■ WHAT IS BEING ASKED: Find all lines in the records that include the word "FTIR", and copy them out.

■ DATASET RECORDS:
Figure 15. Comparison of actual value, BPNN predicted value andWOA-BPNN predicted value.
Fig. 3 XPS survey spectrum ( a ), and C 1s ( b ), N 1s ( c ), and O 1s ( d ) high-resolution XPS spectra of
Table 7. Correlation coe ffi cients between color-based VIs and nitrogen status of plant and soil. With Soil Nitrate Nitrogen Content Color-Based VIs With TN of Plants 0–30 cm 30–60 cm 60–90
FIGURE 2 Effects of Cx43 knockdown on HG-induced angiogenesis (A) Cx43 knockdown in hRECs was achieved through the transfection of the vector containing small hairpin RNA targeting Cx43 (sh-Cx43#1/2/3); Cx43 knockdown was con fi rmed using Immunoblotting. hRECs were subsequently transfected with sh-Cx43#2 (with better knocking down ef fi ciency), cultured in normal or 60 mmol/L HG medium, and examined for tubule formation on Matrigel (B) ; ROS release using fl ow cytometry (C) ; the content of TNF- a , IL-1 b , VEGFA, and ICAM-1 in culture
==
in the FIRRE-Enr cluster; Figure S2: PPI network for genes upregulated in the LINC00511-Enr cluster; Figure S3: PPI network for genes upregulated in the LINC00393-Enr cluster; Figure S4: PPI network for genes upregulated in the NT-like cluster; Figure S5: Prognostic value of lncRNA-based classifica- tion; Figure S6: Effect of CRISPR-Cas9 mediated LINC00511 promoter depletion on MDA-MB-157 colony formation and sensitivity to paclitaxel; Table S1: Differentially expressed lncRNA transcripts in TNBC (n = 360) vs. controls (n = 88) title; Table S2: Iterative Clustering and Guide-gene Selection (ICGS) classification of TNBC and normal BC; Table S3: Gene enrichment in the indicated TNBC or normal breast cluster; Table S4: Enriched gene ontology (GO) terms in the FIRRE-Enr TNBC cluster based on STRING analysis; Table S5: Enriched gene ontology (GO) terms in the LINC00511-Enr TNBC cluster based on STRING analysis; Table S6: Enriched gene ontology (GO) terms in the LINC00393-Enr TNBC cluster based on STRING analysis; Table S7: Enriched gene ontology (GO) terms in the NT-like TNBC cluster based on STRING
* * *
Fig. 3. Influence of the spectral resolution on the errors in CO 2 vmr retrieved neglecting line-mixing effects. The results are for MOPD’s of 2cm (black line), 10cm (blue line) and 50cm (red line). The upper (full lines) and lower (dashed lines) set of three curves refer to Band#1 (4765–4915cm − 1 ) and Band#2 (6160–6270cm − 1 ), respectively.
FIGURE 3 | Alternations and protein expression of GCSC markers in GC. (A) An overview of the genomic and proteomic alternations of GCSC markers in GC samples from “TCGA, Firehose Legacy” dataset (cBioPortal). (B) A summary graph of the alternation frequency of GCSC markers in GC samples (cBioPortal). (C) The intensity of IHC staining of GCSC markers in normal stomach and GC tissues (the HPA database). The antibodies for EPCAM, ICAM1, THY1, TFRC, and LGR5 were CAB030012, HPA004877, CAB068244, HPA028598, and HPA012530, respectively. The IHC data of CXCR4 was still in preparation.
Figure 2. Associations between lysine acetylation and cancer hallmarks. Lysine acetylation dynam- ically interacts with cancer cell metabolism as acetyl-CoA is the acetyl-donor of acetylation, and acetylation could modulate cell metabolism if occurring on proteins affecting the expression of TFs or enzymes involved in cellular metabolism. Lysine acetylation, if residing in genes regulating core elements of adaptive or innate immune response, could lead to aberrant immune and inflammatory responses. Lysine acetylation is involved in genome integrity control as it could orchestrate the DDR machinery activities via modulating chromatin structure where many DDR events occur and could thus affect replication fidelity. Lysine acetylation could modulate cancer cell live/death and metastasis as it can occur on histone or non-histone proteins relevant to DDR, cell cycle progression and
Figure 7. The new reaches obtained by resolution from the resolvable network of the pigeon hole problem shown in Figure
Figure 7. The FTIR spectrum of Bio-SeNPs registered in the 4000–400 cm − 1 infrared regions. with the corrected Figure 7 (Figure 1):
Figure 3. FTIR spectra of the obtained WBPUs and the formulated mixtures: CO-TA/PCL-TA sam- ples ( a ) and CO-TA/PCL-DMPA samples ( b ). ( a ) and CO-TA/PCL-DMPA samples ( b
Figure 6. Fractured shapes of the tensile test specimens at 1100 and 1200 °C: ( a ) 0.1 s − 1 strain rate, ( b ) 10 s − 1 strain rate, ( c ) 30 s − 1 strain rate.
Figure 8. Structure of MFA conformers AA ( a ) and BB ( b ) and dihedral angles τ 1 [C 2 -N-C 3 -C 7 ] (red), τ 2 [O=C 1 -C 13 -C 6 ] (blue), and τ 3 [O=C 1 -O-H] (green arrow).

■ RESULT OF THIS TASK:
Figure 7. The FTIR spectrum of Bio-SeNPs registered in the 4000–400 cm − 1 infrared regions. with the corrected Figure 7 (Figure 1):
Figure 3. FTIR spectra of the obtained WBPUs and the formulated mixtures: CO-TA/PCL-TA sam- ples ( a ) and CO-TA/PCL-DMPA samples ( b ). ( a ) and CO-TA/PCL-DMPA samples ( b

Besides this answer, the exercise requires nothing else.